Humility Can Save Lives: A Patient’s Perspective
Describing Theresa Fortune is not a simple matter. She is a visual artist whose verbal eloquence also makes her a poet. She is a maternal health advocate, but also a champion for better mental health support for healthcare practitioners. She is a producer, writer, and community activist.
At the 2024 Institute for Healthcare Improvement (IHI) Forum, Ms. Fortune will screen “From the Ashes,” a documentary short that chronicles her experience with postpartum depression, and participate in a post-screening Q&A session. Here are some highlights of a discussion we had in anticipation of the IHI Forum:
Jo Ann Endo (JE): How are you? What are you thinking about after the recent US presidential election?
Theresa Fortune (TF): I definitely feel physical fatigue because I’m emotionally drained. But I’m not going to lose my optimism. This isn’t about finding the perfect policy or the perfect president. This is a people problem. It requires us to lean back into humanity and rely on a solid code of ethics in how we define care within our healthcare system. We need to address the system itself, and I hope politicians will back that up. In the meantime, we can [improve care] right now.
JE: Absolutely. I’m hopeful that we can get away from thinking we can only address big problems every four years.
TF: Exactly.
JE: You’ve been very busy lately with screenings of your film. What has it been like to share your story with others and hear theirs?
TF: Before I’m able to address anyone else, I have to know how to address myself. My life depended on a decision to do the inner work necessary for me to have a wholesome experience as a human being, as a mother, as a Black woman. My journey felt inspiring to me. I like to step outside of myself and see my experiences from a third-person perspective. When I do that, I feel inspired. If I can inspire myself, why not share that blueprint?
My focus is on students and systems. I’m not formally trained as an educator, but I have a blueprint that worked for me, and I hope to offer that to other people. I want to encourage them to lean into cultural humility, not just in academia, but personally. Our students are people. Our practitioners are people. It’s our responsibility to hold each other accountable and scale out these solutions to create a better system and redefine what care looks like.
JE: You’re motivated to advocate for both patients and care providers. I remember you saying care providers need to be okay so patients can be okay. Can you elaborate on that?
TF: It’s important for practitioners to remember that they are people, but it’s even more important for the system to treat them like people and not just robots assigned to heal our bodies. Do they feel okay at home? Did they take a lunch break? Did they get a chance to go outside for fresh air? They need to be in a position to feel and connect with their patient, not just push a prescription. Practitioners are people, and the system is failing all of us. My job is to have all of us challenge that system.
If I can feel my practitioner’s fatigue and feel how rushed my appointment is, I’m not going to feel like we’re having a wholesome exchange. As a patient, there’s no psychological safety for me to truly share how I'm doing.
JE: You’ve said there can be no healthcare competency without humility. What difference does it make when a practitioner is humble?
TF: You can’t always measure love or humility, but you can measure outcome. When you allow yourself to be eye-level with everyone you engage with — not based on intellect or training, but on the fact that we’re all human — you create a partnership. Humility bridges the practitioner to the patient for a mutually beneficial outcome.
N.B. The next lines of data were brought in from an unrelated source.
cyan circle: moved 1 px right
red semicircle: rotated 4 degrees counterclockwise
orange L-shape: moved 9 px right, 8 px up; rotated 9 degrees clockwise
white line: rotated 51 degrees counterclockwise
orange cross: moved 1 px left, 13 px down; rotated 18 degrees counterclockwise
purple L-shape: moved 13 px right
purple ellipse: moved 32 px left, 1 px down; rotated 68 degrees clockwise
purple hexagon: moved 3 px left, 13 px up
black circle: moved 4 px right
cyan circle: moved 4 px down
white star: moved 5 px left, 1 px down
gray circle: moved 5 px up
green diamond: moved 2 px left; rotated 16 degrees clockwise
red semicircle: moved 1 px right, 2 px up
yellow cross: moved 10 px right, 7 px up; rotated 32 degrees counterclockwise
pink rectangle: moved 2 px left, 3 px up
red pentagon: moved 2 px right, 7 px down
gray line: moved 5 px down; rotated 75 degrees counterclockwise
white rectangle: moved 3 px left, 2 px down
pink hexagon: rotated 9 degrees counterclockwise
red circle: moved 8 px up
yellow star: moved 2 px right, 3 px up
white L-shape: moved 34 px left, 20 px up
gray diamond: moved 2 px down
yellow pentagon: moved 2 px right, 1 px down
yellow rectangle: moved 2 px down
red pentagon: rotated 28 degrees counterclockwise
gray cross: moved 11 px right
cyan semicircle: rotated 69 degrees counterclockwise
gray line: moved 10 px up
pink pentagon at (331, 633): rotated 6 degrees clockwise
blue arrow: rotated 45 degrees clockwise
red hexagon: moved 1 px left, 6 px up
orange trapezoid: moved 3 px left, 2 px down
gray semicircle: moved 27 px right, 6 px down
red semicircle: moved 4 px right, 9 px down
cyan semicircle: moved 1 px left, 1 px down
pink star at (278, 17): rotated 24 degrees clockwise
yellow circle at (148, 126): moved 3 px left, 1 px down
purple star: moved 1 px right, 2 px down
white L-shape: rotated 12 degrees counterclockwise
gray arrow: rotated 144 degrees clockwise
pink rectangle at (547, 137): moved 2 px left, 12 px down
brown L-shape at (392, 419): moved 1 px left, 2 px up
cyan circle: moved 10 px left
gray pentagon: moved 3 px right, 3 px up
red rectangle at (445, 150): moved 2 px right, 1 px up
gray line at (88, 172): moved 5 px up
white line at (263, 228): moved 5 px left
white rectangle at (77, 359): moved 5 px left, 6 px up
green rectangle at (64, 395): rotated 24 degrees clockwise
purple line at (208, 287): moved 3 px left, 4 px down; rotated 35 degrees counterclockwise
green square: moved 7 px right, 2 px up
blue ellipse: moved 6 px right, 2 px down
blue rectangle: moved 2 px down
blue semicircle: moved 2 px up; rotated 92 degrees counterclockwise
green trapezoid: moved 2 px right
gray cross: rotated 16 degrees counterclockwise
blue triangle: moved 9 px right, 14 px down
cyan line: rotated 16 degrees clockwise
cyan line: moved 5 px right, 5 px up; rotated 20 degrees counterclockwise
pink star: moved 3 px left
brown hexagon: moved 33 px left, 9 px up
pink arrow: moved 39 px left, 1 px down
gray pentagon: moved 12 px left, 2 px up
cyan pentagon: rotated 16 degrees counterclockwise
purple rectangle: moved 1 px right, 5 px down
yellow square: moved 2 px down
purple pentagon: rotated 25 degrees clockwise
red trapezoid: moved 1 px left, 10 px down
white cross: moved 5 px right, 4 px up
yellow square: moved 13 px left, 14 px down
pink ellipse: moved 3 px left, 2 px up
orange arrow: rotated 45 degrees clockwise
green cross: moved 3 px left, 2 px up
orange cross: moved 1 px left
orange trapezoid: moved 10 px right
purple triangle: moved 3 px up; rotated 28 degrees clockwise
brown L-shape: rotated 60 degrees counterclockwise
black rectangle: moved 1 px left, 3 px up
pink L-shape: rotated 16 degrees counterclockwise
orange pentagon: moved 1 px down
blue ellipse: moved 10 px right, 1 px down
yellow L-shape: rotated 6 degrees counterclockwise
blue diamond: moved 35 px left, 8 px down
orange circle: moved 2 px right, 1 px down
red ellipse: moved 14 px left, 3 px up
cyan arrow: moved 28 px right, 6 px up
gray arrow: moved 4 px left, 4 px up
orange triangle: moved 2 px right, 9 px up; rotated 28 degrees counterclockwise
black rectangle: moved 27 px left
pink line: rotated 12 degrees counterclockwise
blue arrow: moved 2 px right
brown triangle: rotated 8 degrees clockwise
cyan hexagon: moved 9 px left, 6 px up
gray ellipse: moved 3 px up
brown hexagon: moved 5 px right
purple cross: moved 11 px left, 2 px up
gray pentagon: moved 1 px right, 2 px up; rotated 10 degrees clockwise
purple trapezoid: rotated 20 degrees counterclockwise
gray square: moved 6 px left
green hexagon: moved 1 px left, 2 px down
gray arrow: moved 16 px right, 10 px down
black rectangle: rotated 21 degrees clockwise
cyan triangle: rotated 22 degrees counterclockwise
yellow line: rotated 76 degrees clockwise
As a mother, I wasn’t able to breastfeed because I didn’t have enough running water or food. Had there been a practitioner with the humility to consider my feelings, I might have been referred to resources that could have helped me. Humility opens up your capacity to care. It provides a universal language of the heart and creates psychological safety for patients to be honest about how they are doing. That safety is important because it can save lives.
JE: I don’t want to oversimplify your journey, but I think we can all learn from your openness about your struggles and your determination. You’ve said, “I found my wings on the ledge” about your experience of growth after facing postpartum depression. Can you say more about that?
TF: Thank you for bringing that up. I’m a very spiritual person. I didn’t find God or myself until I questioned everything. Jumping off the ledge meant letting go of the identity that felt safe because of what I was told to believe. Curiosity became the first feather on my wing. Once I allowed myself to feel the depths of my pain and my emotions, I recognized that I’m not separate from them, but I don’t have to be consumed by them.
If I jump and find the courage to grow wings, I’m willing to take that flight. Either way, I’m not going to stand still and experience death while alive. I would rather plunge forward and discover who I am along the way.
JE: Stagnation can be a form of death. There are possibilities out there that maybe we haven’t been considering, especially when it comes to working with one another and building community. We can’t wait for a lone hero. We are the heroes we’ve been waiting for.
TF: To be a hero is to be human. It doesn’t require a cape or a [white] coat. It just requires humility and humanity. It’s a magnificent experience to simply be here. To think that you need more than who you currently are, or that you’re not worthy enough to show up as you are, is a disservice to your existence. I am enough.
Now I measure success by my ability to breathe, to experience life. I breathe on purpose, and that purpose has led me to national stages. I am grateful.
Note: This interview was edited for length and clarity.